**** Source material ****

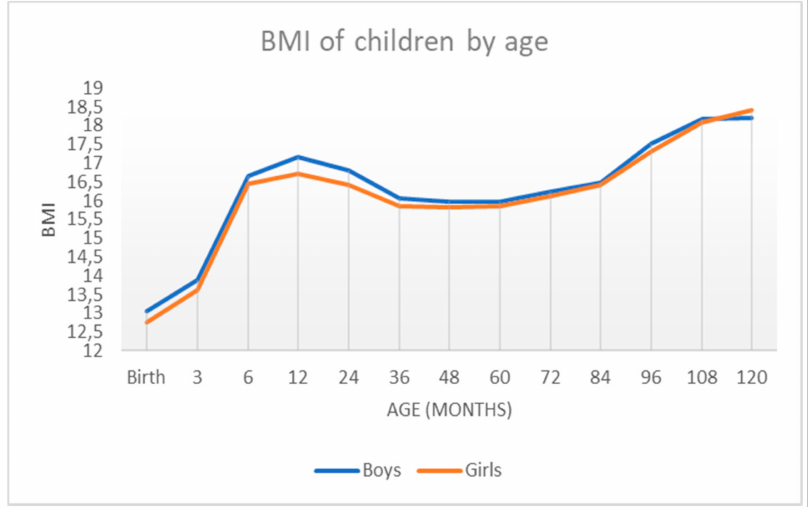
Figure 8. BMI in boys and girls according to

****
**** Source material ****

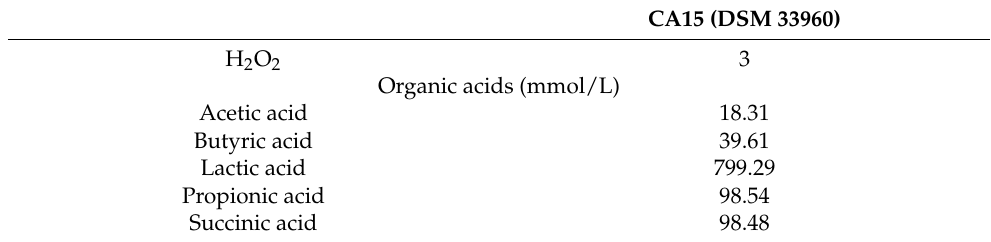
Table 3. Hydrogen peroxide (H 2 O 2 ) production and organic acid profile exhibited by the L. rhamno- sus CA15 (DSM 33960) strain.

****
**** Source material ****

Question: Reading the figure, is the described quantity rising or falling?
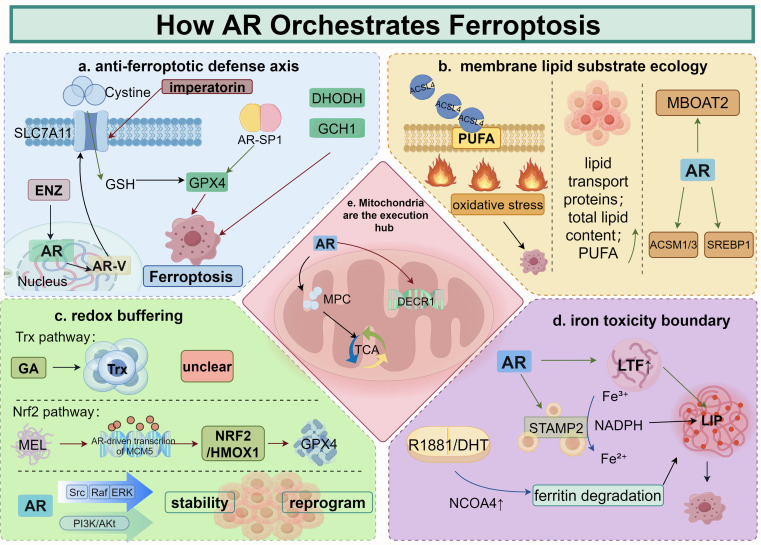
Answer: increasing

****

** Exercise objective **
Output exactly the lines above that lie between the line with "Question: Reading the" and the line with "Answer: increasing", those two lines included, and no pictures.

** Exercise result **
Question: Reading the figure, is the described quantity rising or falling?
Answer: increasing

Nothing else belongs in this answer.